Segment Start: Raw data

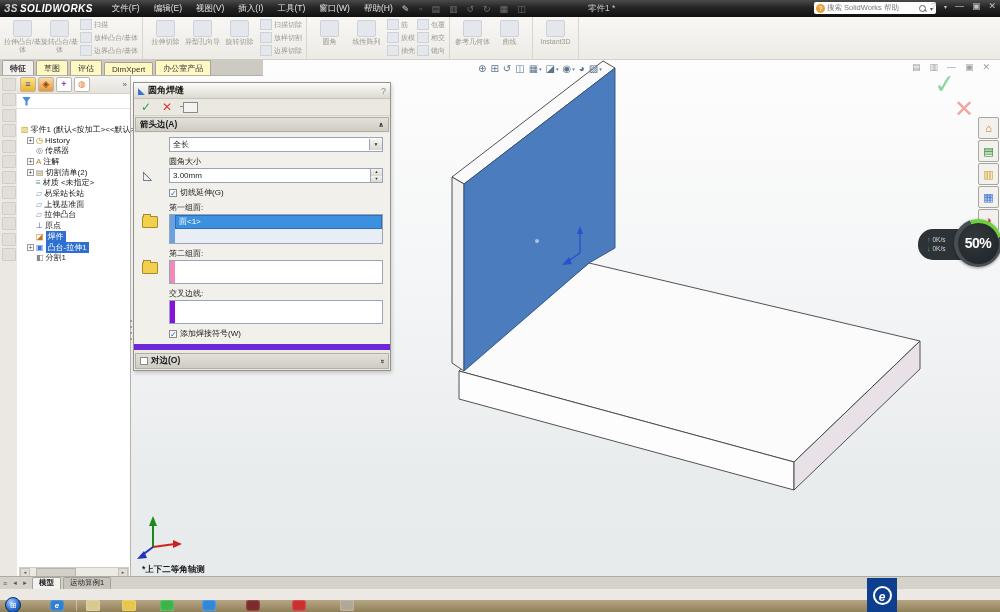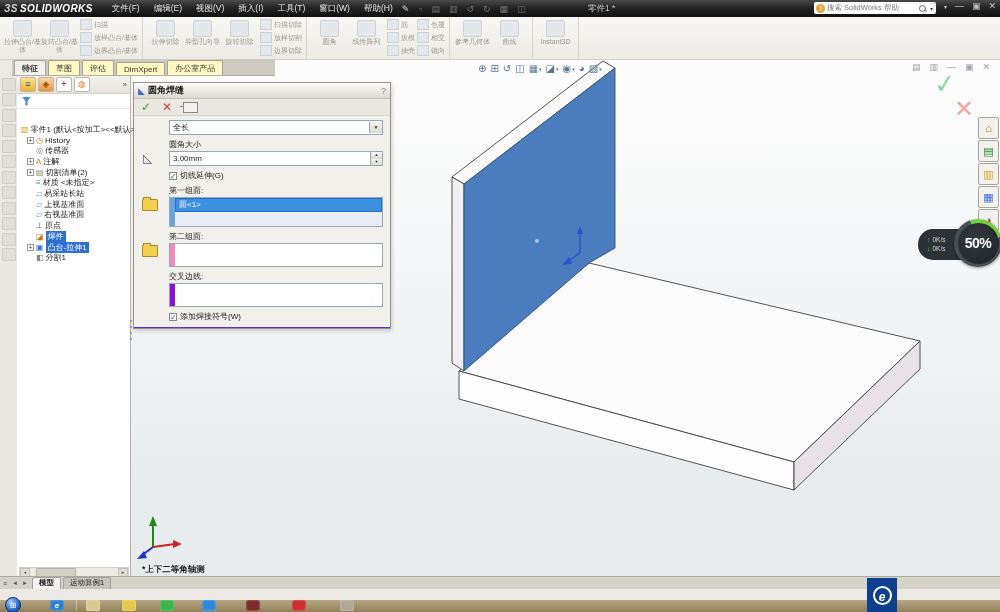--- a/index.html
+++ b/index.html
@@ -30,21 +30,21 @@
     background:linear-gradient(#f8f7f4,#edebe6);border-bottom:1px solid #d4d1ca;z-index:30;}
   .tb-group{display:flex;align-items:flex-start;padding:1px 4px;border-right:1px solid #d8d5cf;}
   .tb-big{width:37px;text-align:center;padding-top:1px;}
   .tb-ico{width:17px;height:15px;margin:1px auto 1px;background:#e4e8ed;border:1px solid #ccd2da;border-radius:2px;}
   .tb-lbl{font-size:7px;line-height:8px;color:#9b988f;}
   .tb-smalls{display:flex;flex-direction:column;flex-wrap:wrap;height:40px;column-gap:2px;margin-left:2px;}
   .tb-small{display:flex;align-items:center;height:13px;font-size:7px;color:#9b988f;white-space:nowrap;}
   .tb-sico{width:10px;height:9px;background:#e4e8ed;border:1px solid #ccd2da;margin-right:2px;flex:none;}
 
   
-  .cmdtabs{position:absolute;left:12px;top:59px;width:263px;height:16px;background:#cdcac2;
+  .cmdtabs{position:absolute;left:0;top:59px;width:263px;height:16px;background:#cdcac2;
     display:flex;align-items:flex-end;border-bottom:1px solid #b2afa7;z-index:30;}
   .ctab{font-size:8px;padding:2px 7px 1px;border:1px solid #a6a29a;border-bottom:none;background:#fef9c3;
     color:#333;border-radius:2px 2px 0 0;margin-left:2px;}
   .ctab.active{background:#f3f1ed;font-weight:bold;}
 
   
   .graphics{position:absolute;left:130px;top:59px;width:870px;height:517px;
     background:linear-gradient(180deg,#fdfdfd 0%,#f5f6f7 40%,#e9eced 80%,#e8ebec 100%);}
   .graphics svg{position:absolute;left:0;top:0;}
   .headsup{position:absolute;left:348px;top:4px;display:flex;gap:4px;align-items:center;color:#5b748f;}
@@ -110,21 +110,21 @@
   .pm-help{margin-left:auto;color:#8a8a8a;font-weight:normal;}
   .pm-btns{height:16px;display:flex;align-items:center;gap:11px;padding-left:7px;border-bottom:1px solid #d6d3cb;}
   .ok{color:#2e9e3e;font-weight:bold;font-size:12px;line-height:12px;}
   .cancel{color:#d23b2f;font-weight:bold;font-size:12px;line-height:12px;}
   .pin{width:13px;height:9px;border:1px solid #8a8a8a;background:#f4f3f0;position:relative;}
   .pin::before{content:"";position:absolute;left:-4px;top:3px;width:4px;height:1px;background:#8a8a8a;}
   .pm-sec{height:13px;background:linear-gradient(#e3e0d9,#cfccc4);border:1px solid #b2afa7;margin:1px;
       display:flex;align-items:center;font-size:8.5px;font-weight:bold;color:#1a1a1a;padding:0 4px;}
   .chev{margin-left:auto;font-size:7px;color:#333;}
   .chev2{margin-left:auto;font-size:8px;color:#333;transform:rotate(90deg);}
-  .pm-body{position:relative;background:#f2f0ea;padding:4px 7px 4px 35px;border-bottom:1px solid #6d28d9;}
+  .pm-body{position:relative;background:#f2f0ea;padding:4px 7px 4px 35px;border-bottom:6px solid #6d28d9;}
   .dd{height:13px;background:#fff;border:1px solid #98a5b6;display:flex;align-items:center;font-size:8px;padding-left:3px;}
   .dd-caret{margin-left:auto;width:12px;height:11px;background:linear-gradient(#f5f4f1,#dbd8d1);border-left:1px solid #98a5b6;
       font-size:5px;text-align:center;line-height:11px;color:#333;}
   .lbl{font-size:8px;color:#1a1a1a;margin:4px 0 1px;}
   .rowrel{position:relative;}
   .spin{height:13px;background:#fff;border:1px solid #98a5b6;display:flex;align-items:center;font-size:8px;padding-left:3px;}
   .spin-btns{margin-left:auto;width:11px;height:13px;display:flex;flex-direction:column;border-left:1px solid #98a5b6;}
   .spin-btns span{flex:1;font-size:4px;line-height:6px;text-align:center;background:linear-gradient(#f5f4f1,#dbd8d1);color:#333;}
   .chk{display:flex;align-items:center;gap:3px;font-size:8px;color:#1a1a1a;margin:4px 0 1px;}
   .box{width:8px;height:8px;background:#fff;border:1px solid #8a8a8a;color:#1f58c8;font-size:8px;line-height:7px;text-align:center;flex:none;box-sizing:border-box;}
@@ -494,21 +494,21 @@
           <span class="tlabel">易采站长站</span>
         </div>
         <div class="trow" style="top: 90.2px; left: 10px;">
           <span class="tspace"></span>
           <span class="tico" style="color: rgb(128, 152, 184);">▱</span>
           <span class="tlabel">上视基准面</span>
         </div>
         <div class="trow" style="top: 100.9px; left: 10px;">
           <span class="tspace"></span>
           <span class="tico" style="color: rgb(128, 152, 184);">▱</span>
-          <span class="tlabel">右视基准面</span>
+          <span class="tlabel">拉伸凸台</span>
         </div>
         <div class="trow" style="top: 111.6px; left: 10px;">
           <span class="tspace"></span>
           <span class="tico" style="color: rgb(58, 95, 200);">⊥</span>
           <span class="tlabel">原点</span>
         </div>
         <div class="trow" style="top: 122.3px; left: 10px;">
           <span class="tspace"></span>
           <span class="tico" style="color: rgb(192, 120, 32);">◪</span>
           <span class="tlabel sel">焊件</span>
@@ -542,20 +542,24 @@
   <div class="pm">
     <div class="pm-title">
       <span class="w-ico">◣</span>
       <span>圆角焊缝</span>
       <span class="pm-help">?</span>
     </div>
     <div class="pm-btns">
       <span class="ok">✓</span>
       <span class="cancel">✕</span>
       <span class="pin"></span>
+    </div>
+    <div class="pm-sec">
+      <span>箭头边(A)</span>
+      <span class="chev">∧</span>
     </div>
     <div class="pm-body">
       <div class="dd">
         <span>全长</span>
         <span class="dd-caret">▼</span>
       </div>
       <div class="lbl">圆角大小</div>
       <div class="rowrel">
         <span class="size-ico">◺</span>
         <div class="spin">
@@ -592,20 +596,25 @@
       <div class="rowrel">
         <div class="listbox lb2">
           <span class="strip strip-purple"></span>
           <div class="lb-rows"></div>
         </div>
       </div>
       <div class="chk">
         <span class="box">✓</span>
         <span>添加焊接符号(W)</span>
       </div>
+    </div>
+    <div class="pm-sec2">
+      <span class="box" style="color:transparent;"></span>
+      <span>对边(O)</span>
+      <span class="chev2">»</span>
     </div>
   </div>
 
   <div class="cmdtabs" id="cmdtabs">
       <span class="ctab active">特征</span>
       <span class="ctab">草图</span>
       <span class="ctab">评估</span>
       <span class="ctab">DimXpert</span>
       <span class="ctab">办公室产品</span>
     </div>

Segment End: Raw data

Goal of the exercise :: The response consists of the lines above that contain "right".

Response box ::
   .tb-group{display:flex;align-items:flex-start;padding:1px 4px;border-right:1px solid #d8d5cf;}
   .tb-sico{width:10px;height:9px;background:#e4e8ed;border:1px solid #ccd2da;margin-right:2px;flex:none;}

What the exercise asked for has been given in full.